Lukashenko’s rule is unquestionably authoritarian, as he has conceded, but his policies, which combine aspects of the old communist system – social security and full employment – with a mixed economy and greater personal freedoms than existed in the days of the Soviet Union, have proved hugely popular with the majority of ordinary Belarusians, as his election results testify…
Our guide Natalia proudly escorts us round the factory museum, with its scale models of BelAZ vehicles. There is a photograph of a beaming Hugo Chávez, a strong ally of Luka shenko (he recently said that Venezuela would supply Belarus with oil for the next 200 years), driving a BelAZ truck. This is more than just a company – it’s an extended family. There is a sanatorium for the workers, two sports and fitness centres, and a cultural centre where a theatre collective plays. Such enterprises used to be common in eastern Europe before 1989 – but economic reform put a stop to all that.
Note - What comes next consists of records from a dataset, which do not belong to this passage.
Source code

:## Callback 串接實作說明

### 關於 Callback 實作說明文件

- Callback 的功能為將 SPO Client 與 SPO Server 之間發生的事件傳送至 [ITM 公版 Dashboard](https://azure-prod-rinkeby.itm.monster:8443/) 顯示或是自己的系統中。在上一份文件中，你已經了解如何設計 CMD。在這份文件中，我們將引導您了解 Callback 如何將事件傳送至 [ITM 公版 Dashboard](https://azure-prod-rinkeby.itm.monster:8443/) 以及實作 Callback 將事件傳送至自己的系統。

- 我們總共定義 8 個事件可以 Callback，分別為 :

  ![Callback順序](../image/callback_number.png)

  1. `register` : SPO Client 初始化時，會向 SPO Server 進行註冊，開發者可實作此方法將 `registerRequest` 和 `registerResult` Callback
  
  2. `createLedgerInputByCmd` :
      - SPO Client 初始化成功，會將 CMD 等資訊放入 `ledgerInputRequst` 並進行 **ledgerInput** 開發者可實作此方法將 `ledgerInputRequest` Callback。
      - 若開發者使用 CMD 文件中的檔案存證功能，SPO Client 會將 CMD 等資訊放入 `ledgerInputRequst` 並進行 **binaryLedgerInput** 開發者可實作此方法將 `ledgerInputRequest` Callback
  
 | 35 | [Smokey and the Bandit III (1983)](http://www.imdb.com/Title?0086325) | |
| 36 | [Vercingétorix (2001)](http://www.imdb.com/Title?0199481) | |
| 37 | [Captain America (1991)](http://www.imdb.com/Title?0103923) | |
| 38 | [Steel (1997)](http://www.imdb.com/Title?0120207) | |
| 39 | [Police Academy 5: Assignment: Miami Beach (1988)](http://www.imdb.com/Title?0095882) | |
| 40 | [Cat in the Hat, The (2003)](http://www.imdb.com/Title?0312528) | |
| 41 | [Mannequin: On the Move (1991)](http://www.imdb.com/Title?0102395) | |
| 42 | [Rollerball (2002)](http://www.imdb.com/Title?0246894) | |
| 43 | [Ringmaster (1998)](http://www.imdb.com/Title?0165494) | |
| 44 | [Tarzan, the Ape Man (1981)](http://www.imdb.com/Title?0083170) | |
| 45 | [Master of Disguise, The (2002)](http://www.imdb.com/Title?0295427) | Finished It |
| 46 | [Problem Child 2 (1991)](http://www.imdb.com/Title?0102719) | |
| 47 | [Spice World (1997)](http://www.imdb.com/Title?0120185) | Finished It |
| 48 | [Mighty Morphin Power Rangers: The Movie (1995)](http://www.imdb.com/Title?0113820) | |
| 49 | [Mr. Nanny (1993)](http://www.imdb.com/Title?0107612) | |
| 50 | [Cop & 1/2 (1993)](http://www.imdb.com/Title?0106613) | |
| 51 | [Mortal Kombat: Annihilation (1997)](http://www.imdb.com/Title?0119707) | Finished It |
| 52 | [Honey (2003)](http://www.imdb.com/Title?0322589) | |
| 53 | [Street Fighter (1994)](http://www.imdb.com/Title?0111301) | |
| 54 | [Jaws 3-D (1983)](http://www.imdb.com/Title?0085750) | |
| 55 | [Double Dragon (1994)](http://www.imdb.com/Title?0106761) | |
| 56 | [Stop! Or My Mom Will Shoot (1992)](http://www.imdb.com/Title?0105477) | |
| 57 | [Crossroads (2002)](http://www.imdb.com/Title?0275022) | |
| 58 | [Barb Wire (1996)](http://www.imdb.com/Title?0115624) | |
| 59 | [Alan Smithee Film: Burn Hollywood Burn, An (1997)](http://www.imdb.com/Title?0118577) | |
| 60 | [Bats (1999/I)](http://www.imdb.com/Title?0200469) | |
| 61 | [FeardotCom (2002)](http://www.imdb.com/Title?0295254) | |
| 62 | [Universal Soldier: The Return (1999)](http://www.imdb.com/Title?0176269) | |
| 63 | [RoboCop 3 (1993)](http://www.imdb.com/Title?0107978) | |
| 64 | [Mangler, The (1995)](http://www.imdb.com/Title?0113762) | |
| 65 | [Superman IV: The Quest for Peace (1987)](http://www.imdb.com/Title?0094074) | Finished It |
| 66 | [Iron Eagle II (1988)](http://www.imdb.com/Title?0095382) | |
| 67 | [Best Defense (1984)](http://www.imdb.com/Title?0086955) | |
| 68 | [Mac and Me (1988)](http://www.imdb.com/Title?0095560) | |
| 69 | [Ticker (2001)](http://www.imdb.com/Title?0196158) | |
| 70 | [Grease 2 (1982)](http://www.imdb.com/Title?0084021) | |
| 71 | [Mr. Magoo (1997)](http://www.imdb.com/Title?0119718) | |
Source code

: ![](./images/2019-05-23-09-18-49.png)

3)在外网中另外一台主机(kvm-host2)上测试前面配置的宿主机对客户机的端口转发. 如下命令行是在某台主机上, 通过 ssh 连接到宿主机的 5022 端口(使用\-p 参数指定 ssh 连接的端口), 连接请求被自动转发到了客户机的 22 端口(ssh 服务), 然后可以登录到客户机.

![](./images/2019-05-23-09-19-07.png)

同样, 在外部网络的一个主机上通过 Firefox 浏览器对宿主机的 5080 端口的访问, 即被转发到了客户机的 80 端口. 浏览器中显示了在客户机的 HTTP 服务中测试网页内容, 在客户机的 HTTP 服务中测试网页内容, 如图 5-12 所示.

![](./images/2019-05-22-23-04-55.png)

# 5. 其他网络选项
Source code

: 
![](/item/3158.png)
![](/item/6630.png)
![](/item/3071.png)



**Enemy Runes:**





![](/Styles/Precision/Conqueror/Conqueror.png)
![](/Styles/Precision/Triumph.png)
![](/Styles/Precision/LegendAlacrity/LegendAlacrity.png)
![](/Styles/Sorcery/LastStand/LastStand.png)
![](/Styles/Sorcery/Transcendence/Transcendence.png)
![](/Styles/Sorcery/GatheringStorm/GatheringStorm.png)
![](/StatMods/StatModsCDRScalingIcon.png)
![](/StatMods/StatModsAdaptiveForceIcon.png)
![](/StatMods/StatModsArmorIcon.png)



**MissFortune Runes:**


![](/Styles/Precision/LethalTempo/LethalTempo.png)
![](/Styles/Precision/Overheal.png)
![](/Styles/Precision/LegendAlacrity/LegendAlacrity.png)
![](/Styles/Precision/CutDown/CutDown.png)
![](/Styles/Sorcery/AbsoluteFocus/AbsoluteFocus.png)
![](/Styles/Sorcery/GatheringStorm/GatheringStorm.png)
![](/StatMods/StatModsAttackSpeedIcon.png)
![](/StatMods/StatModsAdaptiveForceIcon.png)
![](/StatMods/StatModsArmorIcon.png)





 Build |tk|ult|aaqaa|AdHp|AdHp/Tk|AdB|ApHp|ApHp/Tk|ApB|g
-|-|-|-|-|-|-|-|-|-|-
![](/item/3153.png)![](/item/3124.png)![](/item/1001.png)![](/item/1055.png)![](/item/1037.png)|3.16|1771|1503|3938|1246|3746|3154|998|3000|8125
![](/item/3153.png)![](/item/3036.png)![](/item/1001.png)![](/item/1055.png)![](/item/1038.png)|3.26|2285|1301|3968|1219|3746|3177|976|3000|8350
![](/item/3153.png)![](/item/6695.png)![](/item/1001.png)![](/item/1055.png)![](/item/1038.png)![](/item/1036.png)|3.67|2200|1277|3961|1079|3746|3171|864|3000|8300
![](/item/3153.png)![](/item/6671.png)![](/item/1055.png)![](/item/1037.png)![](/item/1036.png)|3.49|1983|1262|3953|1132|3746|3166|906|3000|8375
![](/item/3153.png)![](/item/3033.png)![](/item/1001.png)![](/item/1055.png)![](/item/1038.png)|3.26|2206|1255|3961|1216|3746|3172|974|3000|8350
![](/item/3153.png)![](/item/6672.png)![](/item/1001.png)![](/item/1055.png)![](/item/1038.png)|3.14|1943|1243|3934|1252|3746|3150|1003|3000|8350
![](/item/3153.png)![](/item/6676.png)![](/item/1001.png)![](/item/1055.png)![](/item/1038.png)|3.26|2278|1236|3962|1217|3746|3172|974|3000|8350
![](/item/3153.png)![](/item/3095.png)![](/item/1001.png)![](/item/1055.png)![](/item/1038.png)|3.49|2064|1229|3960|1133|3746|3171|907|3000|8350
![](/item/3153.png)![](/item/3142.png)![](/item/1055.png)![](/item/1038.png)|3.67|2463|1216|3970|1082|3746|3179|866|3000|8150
Credit to Eastern Approaches, the Eastern Europe blog at the Economist, for bringing to my attention this highly unconventional view of Belarus. Mr. Clark, you really are serious, aren’t you? And yet, you are a journalist. Not only that, you are a journalist who dissents from the beliefs most people hold in your home country (Great Britain, I suppose, the New Statesman being a British magazine). Don’t you have at least some consideration for the plight of dissenters, people like you, in the happy paradise you just visited? Consider the following, from last year’s Freedom House report on Belarus:
President Alyaksandr Lukashenka systematically curtails press freedom. Libel is both a civil and a criminal offense, and an August 2008 media law gives the state a monopoly over information about political, social, and economic affairs. The authorities routinely harass and censor independent media outlets, including through physical force and revocation of journalists’ credentials. Belarusian national television is completely under the control of the state and does not provide coverage of alternative and opposition views. The state-run press distribution monopoly limits the availability of private newspapers.